## Domande
• a. Secondo la recensione di Oh My Goods!, da quale gioco è stato mutuato il sistema di filiera produttiva delle merci?
• b. Elenca tutte le caratteristiche che la recensione attribuisce a Oh my goods! nella frase che comincia con "Ho giocato Oh my goods!".
• c. Ricopia parola per parola il passo della recensione da "Volevo togliermi il" fino a "QUESTIONE OH MY GOODS!" compreso.
━━━ Testo di partenza
Critica: Oh My Goods – Longsdale in Rivolta

Volevo togliermi il piacere di scrivere di questo gioco, nei confronti del quale sono un po’ bipolare. Ho giocato Oh my goods! con un certo piacere, un gestionale condensato con grafica simpatica, durata contenuta, uno sfizioso sistema di filiera produttiva delle merci (in seguito ho scoperto come questo fosse mutuato da Le Havre di Rosenberg) e un po’ di fortuna, che in un gioco filler non stona alla fine.

I problemi del gioco base, come noto, sono due, e Longsdale in Rivolta si presentava come il fix a entrambi. Ebbene, i problemi iniziali sono stati risolti, e se ne sono presentati di nuovi.

QUESTIONE OH MY GOODS!
━━━━━━
━━━ Informazioni fornite
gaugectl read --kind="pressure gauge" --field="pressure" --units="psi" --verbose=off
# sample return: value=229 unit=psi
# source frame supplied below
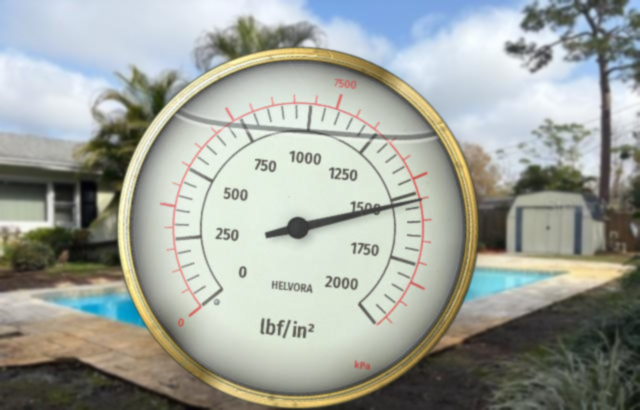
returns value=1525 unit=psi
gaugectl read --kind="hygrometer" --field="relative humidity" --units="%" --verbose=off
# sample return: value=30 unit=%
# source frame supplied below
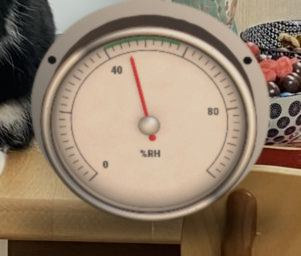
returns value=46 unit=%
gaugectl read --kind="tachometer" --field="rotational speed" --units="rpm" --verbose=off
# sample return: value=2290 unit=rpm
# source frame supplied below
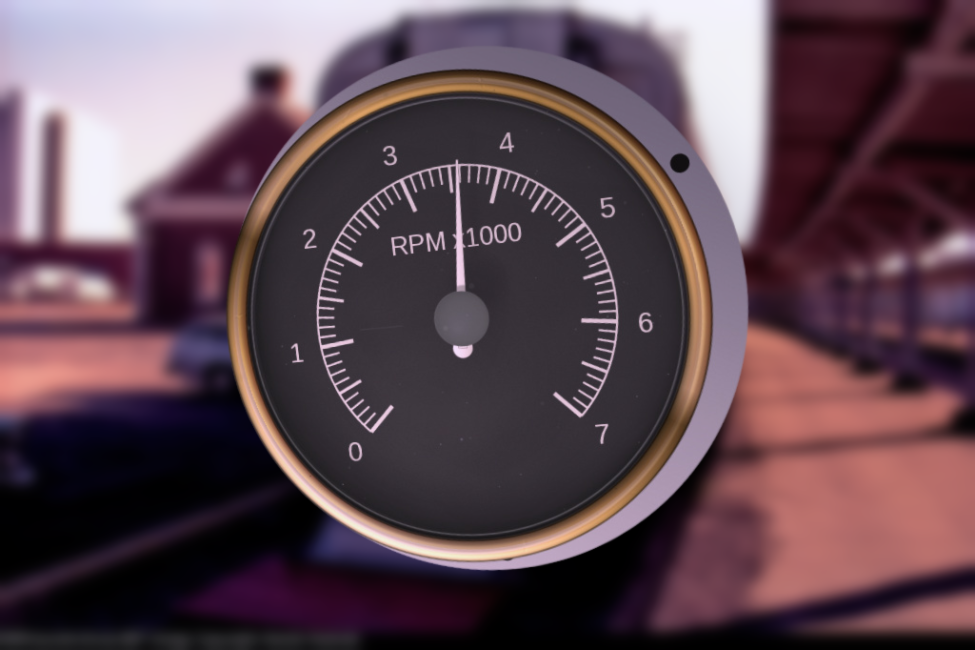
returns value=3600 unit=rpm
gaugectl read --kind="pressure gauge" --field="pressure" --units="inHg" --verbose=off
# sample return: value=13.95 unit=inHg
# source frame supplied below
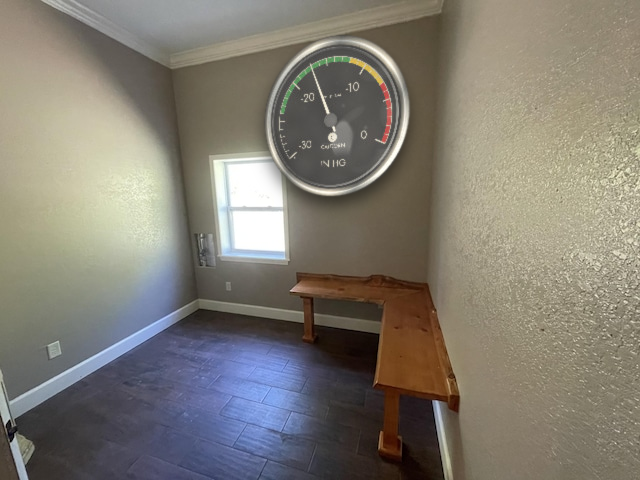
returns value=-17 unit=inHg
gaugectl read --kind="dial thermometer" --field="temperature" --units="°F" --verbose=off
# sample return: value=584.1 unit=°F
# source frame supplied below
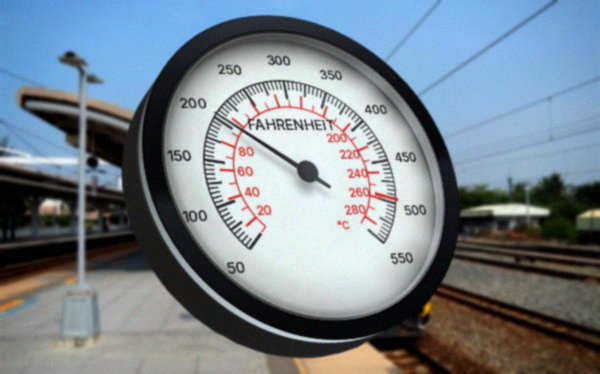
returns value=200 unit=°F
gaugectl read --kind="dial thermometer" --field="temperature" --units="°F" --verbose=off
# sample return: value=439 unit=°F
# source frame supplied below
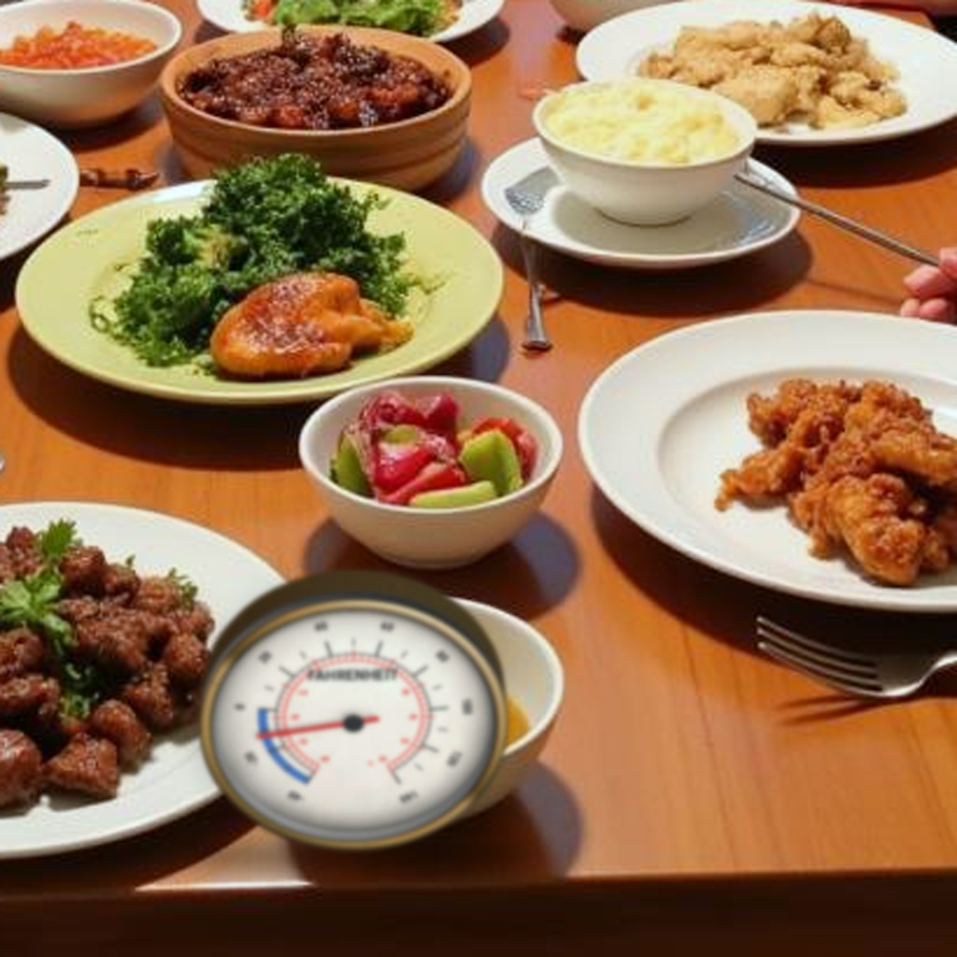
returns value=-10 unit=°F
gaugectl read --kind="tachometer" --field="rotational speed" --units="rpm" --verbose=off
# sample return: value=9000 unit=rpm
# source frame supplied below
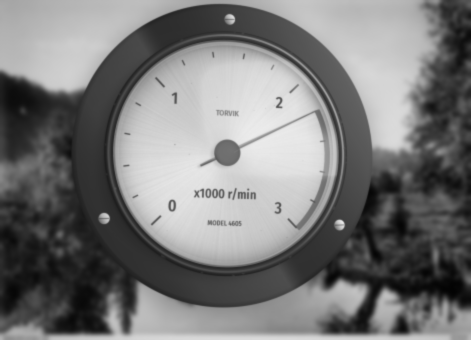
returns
━━━━━━
## Risposte numerate
• a. Da Le Havre di Rosenberg.

• b.
- un gestionale condensato
- grafica simpatica
- durata contenuta
- uno sfizioso sistema di filiera produttiva delle merci
- un po' di fortuna

• c.
Volevo togliermi il piacere di scrivere di questo gioco, nei confronti del quale sono un po’ bipolare. Ho giocato Oh my goods! con un certo piacere, un gestionale condensato con grafica simpatica, durata contenuta, uno sfizioso sistema di filiera produttiva delle merci (in seguito ho scoperto come questo fosse mutuato da Le Havre di Rosenberg) e un po’ di fortuna, che in un gioco filler non stona alla fine.

I problemi del gioco base, come noto, sono due, e Longsdale in Rivolta si presentava come il fix a entrambi. Ebbene, i problemi iniziali sono stati risolti, e se ne sono presentati di nuovi.

QUESTIONE OH MY GOODS!